OTHER NOTABLE TRANSACTIONS
- Nebius Group and Microsoft - Nebius Group will provide Microsoft with GPU infrastructure capacity in a deal worth $17.4 billion over five years.
- Intel and SoftBank Group - SoftBank Group is providing Intel with a $2 billion capital injection, a move that makes the Japanese investor one of the top-10 shareholders in the U.S. chipmaker.
- Tesla and Samsung - Tesla signed a $16.5 billion deal to source chips from Samsung Electronics. Tesla's CEO said the South Korean firm's new chip factory in Texas would produce Tesla's next-generation AI6 chip.
- Amazon and Anthropic - Amazon invested $4 billion in Anthropic, doubling its investment in the company, which is known for its GenAI chatbot Claude.

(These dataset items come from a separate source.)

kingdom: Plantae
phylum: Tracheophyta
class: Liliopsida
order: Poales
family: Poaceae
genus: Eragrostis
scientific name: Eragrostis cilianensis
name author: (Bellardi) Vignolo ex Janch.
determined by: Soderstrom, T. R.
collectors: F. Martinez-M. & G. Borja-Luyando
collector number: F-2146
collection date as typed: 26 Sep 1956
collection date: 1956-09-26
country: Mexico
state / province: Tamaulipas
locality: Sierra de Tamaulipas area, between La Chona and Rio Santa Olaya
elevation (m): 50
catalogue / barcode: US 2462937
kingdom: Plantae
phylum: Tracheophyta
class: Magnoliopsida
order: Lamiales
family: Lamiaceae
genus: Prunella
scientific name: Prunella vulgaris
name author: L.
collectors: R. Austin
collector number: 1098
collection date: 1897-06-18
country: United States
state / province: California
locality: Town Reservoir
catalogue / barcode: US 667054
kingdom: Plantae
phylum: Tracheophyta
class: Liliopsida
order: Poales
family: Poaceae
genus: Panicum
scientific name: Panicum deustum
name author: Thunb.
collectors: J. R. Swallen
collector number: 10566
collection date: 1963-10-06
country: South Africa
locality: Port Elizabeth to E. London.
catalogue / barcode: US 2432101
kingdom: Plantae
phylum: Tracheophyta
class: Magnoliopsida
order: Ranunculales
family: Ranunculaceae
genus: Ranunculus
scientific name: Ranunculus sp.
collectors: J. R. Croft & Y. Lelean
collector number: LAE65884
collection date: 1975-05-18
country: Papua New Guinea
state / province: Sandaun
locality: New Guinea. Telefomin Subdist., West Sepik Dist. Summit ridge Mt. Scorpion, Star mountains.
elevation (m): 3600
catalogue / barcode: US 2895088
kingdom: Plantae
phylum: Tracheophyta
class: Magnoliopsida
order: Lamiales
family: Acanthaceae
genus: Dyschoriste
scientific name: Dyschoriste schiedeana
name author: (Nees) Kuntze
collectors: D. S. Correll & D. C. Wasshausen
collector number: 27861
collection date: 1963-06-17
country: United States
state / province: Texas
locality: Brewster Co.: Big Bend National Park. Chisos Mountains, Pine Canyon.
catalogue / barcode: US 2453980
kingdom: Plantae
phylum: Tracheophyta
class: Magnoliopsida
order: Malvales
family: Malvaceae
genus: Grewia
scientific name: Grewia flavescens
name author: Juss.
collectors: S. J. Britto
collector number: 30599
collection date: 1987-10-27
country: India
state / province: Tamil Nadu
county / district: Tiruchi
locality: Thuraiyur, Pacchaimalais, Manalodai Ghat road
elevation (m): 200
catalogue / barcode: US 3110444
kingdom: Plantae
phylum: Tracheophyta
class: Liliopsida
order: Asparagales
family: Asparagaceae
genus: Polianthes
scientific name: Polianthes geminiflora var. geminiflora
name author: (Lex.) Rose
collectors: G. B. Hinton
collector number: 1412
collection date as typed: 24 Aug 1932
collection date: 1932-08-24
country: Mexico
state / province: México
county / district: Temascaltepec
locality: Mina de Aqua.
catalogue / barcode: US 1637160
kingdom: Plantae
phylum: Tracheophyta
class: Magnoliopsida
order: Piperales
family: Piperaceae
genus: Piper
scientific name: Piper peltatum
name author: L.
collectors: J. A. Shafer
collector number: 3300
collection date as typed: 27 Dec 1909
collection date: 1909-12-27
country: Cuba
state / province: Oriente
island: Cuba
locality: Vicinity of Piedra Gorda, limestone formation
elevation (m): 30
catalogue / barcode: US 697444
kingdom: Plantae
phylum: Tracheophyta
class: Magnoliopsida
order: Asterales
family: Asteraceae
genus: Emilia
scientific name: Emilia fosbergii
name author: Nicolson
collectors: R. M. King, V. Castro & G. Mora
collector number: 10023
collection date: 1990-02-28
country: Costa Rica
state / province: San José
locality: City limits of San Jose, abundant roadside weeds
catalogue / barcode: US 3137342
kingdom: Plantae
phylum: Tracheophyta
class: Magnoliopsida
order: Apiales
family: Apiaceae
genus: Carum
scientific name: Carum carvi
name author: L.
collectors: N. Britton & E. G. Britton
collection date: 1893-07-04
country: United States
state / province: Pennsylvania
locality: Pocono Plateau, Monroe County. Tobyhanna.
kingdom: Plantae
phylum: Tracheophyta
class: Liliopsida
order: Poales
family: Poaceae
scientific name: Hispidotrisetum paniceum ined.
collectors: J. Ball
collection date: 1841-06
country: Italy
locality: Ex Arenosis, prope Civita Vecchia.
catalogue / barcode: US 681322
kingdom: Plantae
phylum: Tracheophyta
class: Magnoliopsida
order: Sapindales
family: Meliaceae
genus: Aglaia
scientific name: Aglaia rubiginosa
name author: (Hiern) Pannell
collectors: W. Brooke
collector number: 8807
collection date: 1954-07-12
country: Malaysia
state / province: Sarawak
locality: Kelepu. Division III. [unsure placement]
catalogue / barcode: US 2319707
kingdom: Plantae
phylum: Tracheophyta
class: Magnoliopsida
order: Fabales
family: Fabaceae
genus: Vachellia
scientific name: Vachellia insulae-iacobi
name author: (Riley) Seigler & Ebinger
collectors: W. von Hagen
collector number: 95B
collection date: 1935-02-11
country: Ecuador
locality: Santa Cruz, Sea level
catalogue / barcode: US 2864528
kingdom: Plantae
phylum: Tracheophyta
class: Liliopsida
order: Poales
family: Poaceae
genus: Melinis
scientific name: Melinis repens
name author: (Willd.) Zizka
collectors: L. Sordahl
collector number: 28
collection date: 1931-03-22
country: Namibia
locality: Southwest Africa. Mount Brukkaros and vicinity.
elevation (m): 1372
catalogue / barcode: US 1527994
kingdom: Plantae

- SoftBank and DigitalBridge - SoftBank Group will acquire digital infrastructure investor DigitalBridge Group in a transaction valued at $4 billion as SoftBank looks to expand its AI-related portfolio.
Context and themes
The collection of deals highlights several recurring dynamics in the current technology landscape: firms are securing long-term compute and chip supply through multi-year contracts and equity stakes; hyperscalers and cloud providers are locking in capacity via large purchases; chipmakers are forming strategic relationships that include both supply agreements and equity investments; and media-and-content firms are licensing intellectual property for AI-driven content creation. Joint ventures and data-center investments are also prominent as participants seek physical infrastructure to host the sizable compute loads that advanced AI models require.
Commercial and market implications
These agreements represent commitments by corporate buyers and investors to dedicate significant capital to AI compute and associated infrastructure. The transactions touch multiple sectors: semiconductors and chip design, cloud services and data-center operations, software and AI model providers, and media/content licensing. They also span both hardware commitments - such as chip purchases measured in gigawatts or dollar values - and platform or service commitments, such as multi-year cloud capacity purchases.
Investment and market tools mention
The original reporting also references investor-focused research tools in a promotional style: a question is posed about whether investors should be buying INTC right now, followed by a description of ProPicks AI, which evaluates INTC alongside thousands of other companies each month using more than 100 financial metrics and claims to identify stocks with favorable risk-reward profiles based on current data.
Reporting in this piece lists transactions and commitments as provided; it does not attempt to assess future market outcomes or to infer causes beyond the information disclosed in the described agreements.